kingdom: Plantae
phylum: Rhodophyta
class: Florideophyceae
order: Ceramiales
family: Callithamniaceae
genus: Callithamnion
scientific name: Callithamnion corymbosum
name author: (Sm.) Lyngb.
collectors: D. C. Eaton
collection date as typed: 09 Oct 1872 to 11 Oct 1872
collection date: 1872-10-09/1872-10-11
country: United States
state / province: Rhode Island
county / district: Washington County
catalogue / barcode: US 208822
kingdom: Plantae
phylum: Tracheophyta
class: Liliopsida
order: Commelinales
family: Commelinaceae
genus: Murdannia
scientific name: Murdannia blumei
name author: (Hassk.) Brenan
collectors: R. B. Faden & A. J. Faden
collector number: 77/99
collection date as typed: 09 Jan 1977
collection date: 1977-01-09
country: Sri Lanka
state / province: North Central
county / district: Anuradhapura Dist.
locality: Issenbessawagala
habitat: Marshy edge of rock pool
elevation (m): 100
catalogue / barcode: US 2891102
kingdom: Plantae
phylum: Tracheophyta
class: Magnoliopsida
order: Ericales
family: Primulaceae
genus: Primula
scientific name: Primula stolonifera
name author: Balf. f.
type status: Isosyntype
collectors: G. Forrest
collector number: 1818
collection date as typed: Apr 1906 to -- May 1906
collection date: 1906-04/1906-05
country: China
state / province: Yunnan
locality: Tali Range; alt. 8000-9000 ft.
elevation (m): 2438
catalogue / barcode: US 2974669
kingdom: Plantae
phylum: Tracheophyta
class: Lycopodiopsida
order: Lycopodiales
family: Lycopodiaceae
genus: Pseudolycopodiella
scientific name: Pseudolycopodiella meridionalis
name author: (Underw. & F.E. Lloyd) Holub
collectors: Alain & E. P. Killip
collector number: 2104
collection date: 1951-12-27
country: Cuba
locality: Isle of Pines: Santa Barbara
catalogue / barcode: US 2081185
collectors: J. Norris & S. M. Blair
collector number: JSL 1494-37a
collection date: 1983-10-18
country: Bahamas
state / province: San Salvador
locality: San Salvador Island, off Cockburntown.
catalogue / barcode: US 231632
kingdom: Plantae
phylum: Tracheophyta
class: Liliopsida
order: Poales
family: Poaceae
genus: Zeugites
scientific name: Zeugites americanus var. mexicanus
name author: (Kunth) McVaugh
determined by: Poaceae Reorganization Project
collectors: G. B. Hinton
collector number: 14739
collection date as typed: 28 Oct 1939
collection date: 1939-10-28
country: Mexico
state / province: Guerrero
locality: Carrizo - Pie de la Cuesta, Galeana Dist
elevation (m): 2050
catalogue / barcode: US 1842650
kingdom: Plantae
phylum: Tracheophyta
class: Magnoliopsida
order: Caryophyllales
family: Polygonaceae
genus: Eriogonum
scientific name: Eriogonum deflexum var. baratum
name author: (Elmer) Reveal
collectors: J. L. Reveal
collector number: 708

++++++++

Required task: How many lines in the items above contain the string "typed"? Reply with the number alone.

Answer to the task: 4